Balance of power has shifted in the ANC as Zuma consents to state capture inquiry

Posted 10 January 2018 Written by News 24
Category Politics

With the axe of a recall by the ANC hanging over his head, President Jacob Zuma has capitulated and allowed Chief Justice Mogoeng Mogoeng to select a judge to head a judicial commission of inquiry into state capture, writes Adriaan Basson in News24.

Zuma announced on Tuesday evening that Deputy Chief Justice Raymond Zondo (pictured left) would head up a well-resourced investigation into "all forms of corruption" that have created the perception that "the state has been wrestled out of the hands of its real owners, the people of South Africa".

By doing so, Zuma was complying with the wishes of former Public Protector Thuli Madonsela. In her report, State of Capture, Madonsela found that Zuma was conflicted through his family's business relationships with the Gupta family in appointing a judge to head the commission.

Madonsela's findings were recently confirmed by the North Gauteng High Court.

Zuma, under increasing pressure by new ANC president Cyril Ramaphosa's supporters to vacate his office, has now effectively abandoned his appeal.

Zuma made the announcement less than 24 hours before the ANC's new national executive committee (NEC) was scheduled to meet – and possibly discuss recalling him as president of the country.

This comes after Ramaphosa and Zuma met in Durban on Sunday. NEC members told News24 on Tuesday that Ramaphosa was expected to ask Zuma to go.

The appointment of the Zondo Inquiry shows that the balance of forces in the ANC has shifted and that Zuma no longer has the power to engineer the commission of inquiry according to his wishes. A prolonged appeals process would have delayed the inception of the commission by months, if not years.
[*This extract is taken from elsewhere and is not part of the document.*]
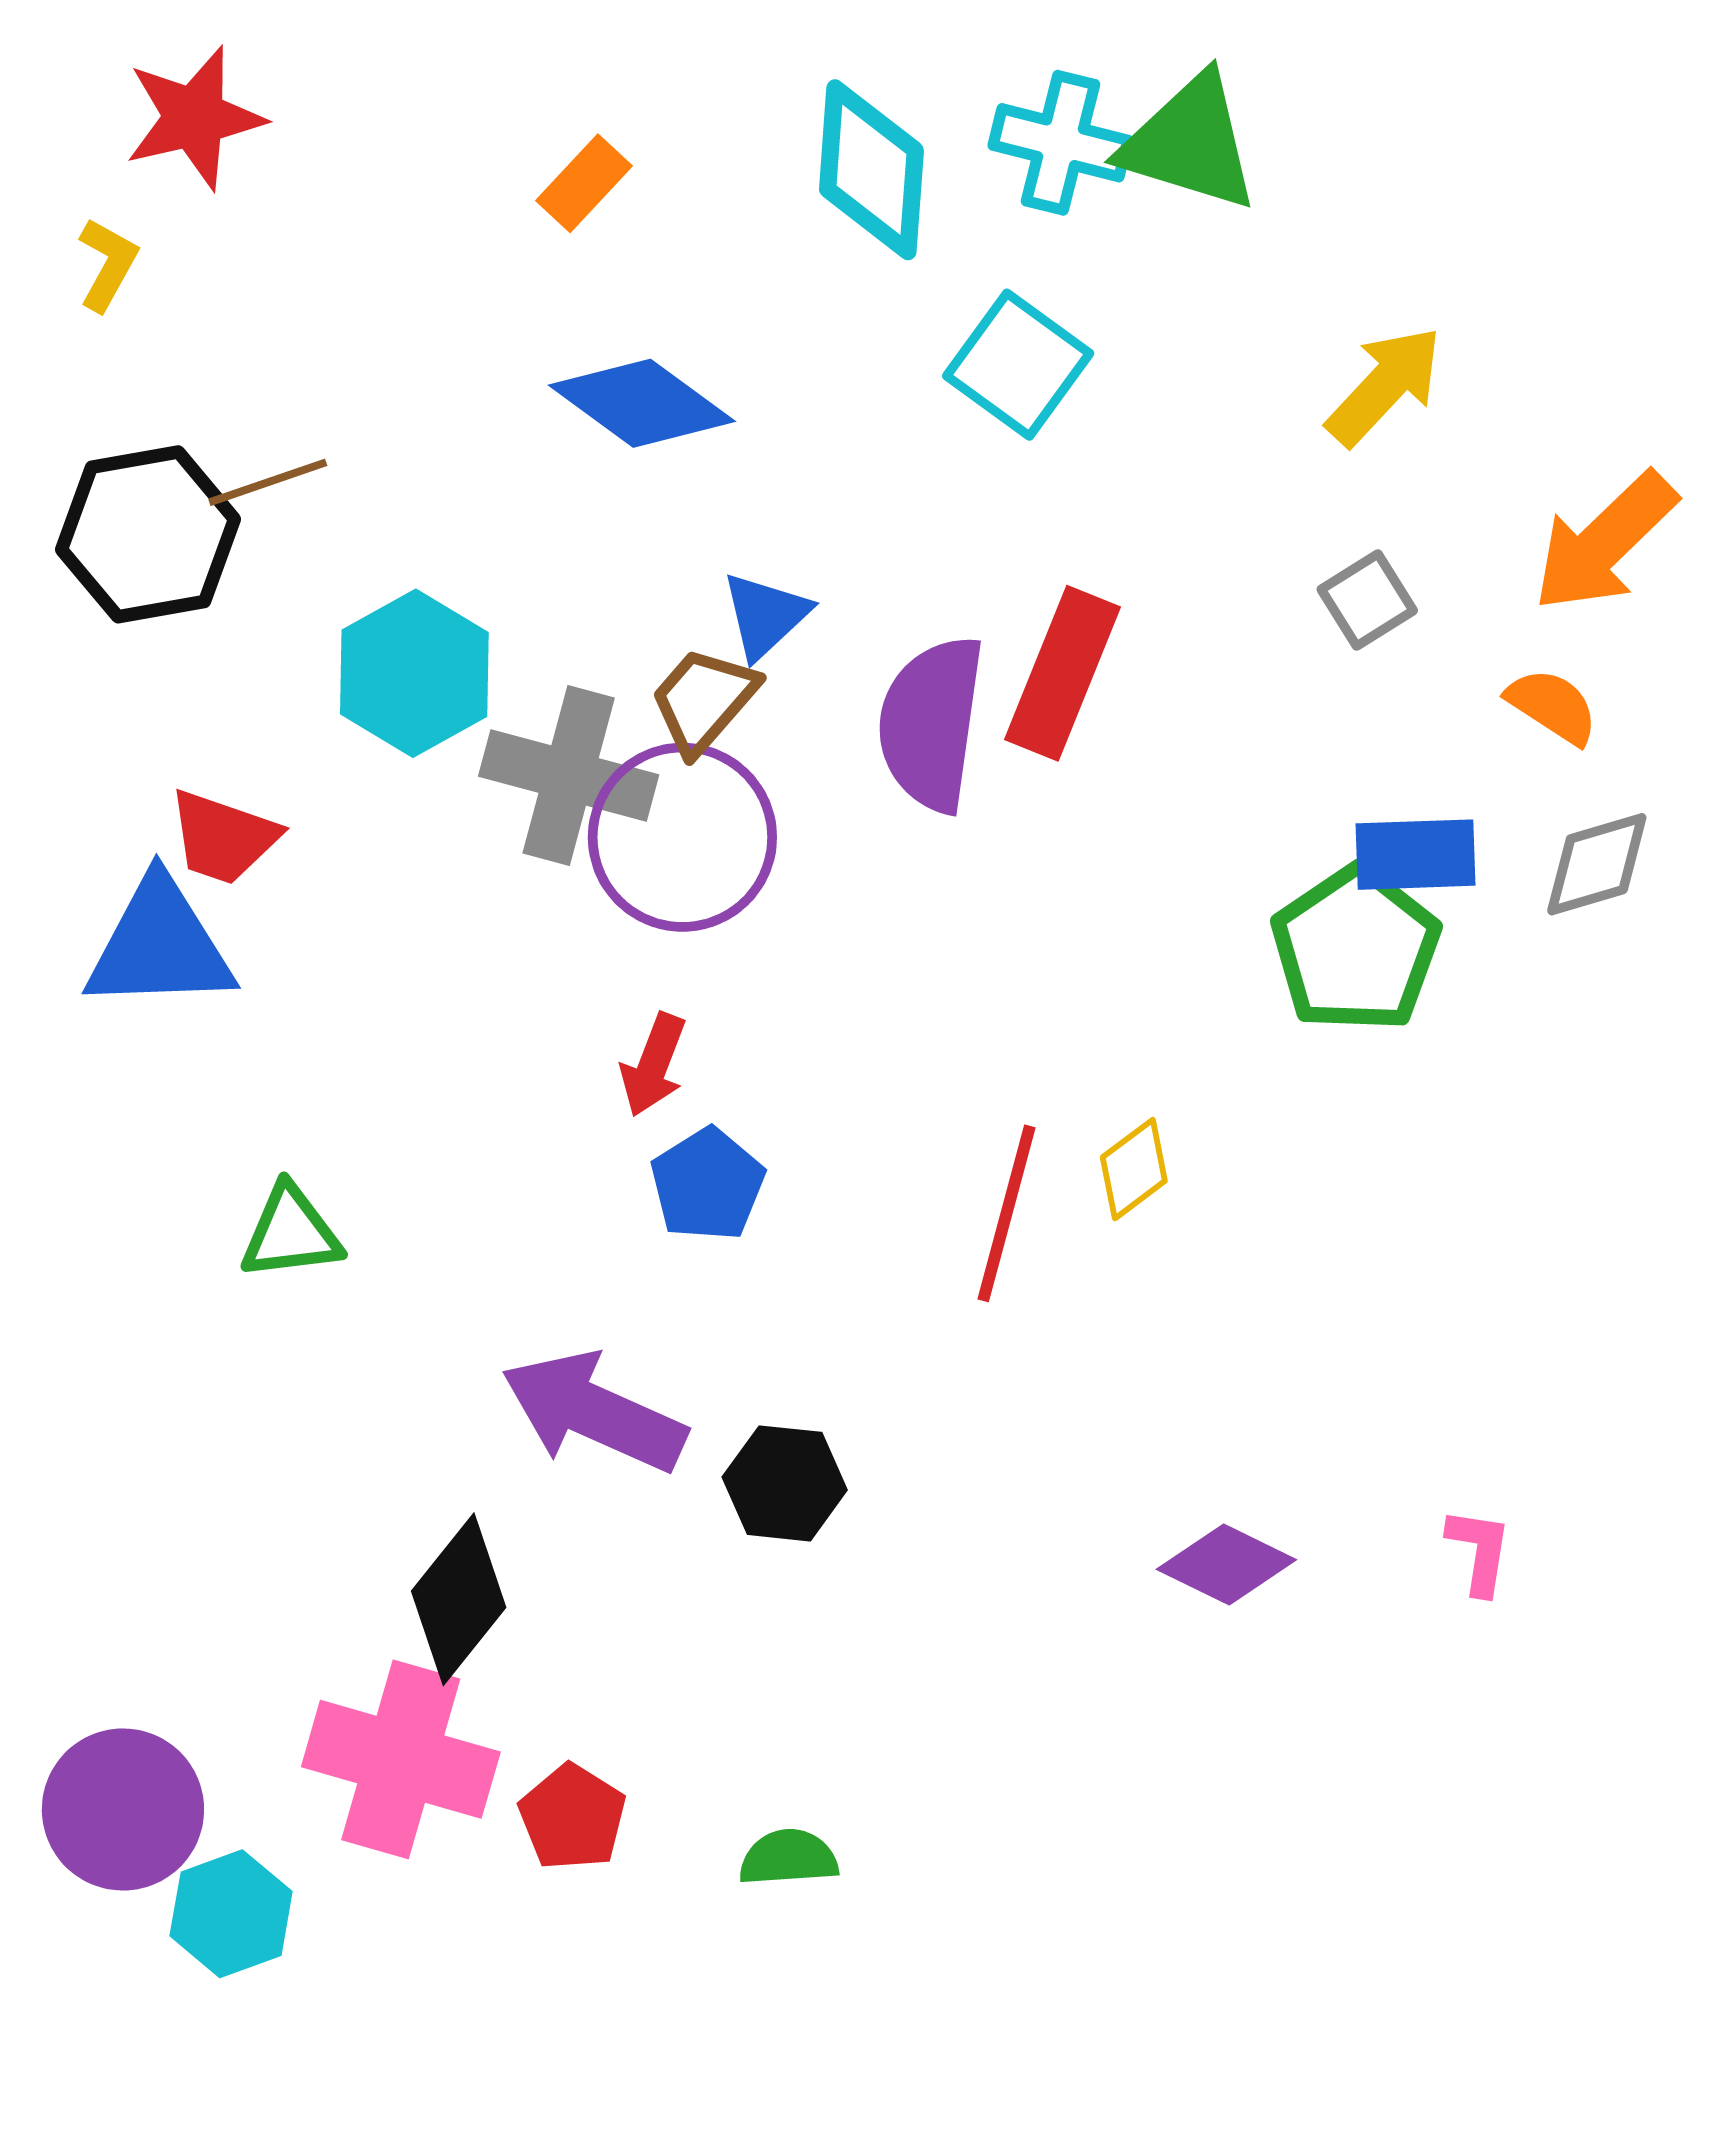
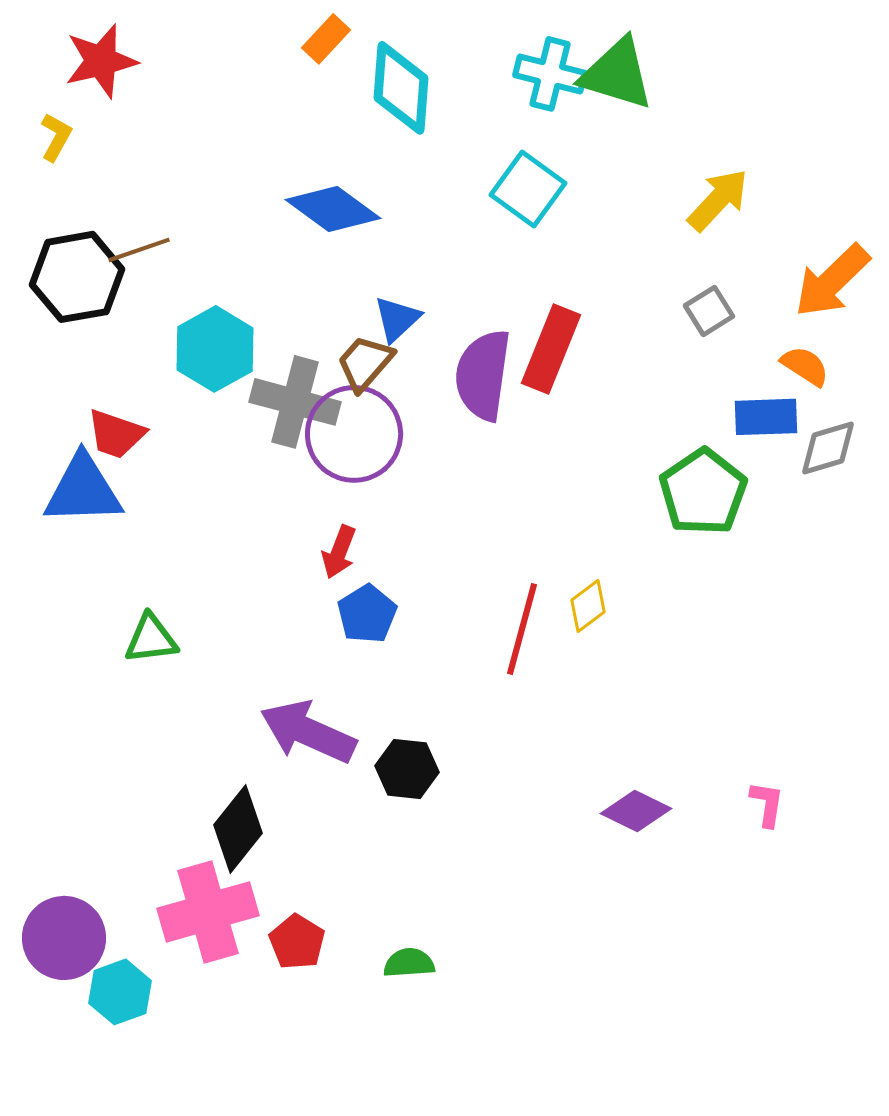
cyan diamond: (871, 170) -> (401, 88), moved
orange rectangle: (584, 183) -> (326, 39), moved
blue rectangle: (1415, 855) -> (766, 417), moved
pink cross: (401, 1759) -> (208, 912), turned -32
In his statement on Tuesday, Zuma said that he was taking "further legal advice on the prosecution of this appeal. I am concerned that this matter has occupied the public mind for some time now and deserves urgent attention."

Zuma is now only appealing the orders "to the extent that they set a particular precedent for the Office of the President of the Republic and are indeed deserving of legal certainty".

The terms of reference for the commission and the extent to which Zuma was able to influence these will be instructive.

In his statement, Zuma made it clear that Zondo should not only focus on the subjects of Madonsela's investigation (read: the Guptas and the Zumas), but on "all those who may have rendered our state or parts thereof vulnerable to control by forces other than the public for which government is elected".

Supporters of Zuma and the Guptas have long argued that so-called white monopoly capital was the original perpetrator of state capture.

"There should be no area of corruption and culprit that should be spared the extent of this commission of inquiry," Zuma said.

The president repeated his concerns about the "unprecedented legal implications" of being forced to let Mogoeng select a judge to head the commission.

"I have expressed my reservations about the legality of this directive, which may be the subject of the appeal. I would like to emphasise that I have faith in all the judges and their ability to execute their tasks with the requisite levels of fairness, impartiality and independence."

Although Ramaphosa's supporters will see Zuma's announcement as a victory, it may also have prolonged Zuma's time in office for "doing the right thing".